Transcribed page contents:
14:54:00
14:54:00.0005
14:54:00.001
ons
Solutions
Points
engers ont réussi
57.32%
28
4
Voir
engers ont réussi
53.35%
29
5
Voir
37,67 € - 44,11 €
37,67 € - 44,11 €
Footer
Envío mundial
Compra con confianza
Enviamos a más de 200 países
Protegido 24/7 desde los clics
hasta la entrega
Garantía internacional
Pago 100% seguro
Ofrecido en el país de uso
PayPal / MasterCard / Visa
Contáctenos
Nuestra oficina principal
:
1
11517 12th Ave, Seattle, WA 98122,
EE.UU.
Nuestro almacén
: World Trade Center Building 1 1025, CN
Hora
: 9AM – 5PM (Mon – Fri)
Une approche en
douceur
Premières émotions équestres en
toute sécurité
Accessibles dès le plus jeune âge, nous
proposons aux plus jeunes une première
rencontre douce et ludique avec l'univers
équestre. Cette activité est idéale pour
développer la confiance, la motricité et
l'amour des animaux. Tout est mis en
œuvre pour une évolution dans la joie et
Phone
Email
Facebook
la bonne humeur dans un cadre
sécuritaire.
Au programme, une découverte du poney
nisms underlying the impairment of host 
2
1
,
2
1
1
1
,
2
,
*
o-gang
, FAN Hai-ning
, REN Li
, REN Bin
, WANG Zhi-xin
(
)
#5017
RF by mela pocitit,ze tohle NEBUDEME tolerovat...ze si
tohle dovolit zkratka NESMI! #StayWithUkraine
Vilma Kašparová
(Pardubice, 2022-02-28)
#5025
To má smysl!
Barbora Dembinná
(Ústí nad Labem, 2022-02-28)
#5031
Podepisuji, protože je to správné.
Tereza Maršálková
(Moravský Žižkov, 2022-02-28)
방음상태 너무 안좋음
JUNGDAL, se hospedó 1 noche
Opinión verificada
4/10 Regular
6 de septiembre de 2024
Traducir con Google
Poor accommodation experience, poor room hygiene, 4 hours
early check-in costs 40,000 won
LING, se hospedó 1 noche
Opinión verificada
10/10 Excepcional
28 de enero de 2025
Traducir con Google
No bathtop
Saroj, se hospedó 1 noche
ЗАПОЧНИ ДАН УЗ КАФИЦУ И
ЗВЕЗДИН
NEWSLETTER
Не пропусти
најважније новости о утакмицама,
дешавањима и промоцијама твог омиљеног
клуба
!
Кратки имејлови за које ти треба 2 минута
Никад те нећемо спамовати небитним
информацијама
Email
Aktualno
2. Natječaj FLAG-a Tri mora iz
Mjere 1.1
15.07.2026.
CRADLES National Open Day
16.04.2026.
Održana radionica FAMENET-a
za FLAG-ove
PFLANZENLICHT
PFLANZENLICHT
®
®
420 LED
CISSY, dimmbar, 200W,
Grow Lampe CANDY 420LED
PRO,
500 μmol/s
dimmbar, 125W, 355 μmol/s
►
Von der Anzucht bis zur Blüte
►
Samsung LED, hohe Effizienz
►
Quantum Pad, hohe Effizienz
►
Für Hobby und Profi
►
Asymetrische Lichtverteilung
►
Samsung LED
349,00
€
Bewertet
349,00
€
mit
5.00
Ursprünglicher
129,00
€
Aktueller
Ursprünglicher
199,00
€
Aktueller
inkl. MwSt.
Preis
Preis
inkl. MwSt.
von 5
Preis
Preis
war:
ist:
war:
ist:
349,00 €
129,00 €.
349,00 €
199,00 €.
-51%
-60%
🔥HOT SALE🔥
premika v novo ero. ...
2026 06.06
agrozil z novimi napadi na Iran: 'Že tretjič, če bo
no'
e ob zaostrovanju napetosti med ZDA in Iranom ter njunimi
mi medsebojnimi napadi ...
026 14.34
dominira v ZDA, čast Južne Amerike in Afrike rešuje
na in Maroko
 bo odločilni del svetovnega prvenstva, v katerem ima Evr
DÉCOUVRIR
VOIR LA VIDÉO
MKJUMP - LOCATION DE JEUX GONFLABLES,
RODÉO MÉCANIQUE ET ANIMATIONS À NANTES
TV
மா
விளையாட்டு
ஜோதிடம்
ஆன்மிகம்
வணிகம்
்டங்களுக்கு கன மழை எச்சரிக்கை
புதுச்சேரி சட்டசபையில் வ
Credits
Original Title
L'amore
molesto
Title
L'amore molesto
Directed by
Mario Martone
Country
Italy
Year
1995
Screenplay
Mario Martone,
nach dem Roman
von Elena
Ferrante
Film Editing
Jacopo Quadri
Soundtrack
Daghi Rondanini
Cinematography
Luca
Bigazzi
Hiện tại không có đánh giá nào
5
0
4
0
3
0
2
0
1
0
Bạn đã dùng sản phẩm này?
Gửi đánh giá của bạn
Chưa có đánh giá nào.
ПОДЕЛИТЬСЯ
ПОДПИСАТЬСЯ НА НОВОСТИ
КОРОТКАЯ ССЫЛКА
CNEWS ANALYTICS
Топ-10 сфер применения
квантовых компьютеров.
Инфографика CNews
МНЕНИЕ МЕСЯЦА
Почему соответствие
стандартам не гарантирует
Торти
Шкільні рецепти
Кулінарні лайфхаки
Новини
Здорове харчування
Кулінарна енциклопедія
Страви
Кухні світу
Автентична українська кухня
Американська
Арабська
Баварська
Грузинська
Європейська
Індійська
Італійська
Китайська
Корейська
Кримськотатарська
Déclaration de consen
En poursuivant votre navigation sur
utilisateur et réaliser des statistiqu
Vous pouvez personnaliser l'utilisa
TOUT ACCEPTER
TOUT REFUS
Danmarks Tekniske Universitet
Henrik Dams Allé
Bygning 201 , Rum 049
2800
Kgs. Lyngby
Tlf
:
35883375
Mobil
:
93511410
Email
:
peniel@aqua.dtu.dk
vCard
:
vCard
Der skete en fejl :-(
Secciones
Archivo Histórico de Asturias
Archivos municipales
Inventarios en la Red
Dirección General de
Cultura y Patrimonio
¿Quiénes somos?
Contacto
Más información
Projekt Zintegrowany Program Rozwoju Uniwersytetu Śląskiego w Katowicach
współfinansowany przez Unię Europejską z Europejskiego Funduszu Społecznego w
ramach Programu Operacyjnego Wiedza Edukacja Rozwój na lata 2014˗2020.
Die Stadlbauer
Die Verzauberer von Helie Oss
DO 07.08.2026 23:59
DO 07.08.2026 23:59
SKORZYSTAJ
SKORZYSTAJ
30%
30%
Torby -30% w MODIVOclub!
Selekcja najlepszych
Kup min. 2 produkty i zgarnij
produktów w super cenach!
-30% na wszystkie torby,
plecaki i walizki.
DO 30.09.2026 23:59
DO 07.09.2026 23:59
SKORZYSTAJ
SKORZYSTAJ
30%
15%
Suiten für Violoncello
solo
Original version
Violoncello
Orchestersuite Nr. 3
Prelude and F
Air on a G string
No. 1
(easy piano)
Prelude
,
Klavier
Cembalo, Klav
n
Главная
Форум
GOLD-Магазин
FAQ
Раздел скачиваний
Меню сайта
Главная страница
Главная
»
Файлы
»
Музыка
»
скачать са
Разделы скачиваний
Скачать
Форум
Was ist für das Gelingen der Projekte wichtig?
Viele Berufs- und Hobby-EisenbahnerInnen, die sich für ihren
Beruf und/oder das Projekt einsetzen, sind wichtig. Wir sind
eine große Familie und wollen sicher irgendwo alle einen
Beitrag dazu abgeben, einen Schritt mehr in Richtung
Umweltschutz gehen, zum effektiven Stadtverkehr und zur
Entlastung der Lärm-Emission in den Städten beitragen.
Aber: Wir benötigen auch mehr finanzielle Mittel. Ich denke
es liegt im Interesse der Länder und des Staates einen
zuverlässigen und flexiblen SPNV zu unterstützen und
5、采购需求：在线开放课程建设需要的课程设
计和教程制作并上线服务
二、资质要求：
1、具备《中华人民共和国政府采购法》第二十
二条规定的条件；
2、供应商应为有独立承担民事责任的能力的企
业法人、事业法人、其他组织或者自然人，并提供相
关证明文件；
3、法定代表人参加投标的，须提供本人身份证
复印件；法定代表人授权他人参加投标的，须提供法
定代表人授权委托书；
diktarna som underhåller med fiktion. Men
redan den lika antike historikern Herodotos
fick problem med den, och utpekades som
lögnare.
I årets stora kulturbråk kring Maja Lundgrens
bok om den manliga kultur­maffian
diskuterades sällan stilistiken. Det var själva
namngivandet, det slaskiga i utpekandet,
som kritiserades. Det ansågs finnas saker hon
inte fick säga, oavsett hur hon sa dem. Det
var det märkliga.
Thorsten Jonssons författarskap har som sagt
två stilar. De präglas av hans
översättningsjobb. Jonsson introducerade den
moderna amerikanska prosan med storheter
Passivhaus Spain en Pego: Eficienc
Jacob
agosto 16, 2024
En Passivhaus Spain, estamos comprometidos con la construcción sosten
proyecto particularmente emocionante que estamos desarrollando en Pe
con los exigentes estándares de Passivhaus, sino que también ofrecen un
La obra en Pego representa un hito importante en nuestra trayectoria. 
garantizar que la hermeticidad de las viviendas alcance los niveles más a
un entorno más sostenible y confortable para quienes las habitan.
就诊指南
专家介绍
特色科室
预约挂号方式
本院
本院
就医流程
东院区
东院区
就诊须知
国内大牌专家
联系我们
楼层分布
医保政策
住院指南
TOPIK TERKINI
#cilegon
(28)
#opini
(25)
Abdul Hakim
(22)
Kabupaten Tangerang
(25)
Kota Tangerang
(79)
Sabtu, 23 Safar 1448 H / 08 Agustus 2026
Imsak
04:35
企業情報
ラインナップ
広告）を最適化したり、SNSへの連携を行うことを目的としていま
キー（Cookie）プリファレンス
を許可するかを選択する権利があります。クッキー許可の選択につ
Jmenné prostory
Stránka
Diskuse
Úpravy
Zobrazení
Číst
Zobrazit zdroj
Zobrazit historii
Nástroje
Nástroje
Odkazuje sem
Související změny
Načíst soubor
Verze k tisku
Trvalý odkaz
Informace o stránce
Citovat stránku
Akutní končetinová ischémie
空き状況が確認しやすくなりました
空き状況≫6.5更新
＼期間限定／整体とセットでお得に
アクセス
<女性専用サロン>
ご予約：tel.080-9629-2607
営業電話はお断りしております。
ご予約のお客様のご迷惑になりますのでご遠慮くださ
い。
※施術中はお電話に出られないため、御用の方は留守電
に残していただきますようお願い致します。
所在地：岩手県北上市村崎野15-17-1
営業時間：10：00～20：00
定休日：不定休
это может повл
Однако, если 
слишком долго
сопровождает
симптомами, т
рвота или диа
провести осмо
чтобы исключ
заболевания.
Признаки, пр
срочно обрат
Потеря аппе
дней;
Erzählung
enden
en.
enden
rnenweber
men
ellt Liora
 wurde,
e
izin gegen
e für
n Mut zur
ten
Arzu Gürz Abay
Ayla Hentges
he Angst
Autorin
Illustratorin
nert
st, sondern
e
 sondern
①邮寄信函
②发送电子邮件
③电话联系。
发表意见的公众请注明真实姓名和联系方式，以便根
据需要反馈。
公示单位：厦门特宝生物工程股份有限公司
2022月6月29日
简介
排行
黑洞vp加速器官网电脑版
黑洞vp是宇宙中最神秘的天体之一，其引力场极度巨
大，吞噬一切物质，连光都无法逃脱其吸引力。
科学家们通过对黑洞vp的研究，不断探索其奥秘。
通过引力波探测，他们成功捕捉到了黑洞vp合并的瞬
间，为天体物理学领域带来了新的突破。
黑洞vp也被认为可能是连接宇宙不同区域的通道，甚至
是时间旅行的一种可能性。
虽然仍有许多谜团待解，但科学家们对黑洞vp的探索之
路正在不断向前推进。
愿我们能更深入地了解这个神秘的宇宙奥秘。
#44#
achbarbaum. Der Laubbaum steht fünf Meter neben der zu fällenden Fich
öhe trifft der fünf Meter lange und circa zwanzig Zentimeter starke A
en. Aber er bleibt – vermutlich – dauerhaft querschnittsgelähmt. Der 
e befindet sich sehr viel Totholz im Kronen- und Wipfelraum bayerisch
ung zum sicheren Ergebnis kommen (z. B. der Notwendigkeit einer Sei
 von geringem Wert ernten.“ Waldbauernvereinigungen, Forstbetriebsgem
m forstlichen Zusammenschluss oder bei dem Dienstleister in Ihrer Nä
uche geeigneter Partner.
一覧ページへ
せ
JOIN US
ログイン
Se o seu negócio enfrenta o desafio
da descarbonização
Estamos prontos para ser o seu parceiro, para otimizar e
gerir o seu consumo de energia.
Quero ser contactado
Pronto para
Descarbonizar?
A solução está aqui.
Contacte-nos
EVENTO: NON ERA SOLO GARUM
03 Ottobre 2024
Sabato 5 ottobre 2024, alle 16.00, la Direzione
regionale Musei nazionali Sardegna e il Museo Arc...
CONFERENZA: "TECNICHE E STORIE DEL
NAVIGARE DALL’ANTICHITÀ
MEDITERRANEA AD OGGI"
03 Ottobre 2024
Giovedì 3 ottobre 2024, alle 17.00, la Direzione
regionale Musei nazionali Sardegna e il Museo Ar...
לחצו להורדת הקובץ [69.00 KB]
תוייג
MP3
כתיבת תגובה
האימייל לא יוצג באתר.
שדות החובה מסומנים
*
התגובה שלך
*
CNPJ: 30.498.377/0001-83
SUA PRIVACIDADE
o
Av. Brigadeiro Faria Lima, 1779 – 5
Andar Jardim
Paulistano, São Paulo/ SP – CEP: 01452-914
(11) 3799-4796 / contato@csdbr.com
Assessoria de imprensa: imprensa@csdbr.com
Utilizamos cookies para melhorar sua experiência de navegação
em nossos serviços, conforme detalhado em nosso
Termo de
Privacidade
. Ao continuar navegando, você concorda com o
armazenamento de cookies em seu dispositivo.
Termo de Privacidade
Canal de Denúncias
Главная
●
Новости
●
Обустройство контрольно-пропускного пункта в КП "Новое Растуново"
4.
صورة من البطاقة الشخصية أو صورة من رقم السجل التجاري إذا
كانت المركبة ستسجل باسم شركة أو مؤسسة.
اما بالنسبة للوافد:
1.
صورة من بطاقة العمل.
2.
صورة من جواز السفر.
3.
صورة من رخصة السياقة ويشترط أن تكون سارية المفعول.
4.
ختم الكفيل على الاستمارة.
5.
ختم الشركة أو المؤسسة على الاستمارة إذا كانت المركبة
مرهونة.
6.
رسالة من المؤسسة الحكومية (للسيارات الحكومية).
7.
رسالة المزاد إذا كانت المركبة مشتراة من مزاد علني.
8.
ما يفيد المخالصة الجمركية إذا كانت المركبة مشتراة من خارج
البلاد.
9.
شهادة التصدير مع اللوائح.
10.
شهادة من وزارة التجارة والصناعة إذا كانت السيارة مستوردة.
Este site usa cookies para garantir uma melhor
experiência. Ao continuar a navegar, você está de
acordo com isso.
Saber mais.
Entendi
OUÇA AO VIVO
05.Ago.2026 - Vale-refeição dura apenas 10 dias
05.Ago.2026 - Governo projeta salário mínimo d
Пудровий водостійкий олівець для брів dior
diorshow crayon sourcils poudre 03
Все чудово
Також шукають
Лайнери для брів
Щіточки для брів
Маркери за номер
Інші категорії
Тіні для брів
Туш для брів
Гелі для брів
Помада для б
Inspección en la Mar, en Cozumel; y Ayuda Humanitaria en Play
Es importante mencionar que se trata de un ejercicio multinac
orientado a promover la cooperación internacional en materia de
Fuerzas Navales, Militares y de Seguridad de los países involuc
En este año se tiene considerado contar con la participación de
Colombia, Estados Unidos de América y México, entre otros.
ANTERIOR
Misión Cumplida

- _Directions for this task_:
Gather each line from the entries above that includes the word "para".

- _Task output_:
un entorno más sostenible y confortable para quienes las habitan.
Estamos prontos para ser o seu parceiro, para otimizar e
Pronto para
Utilizamos cookies para melhorar sua experiência de navegação
Este site usa cookies para garantir uma melhor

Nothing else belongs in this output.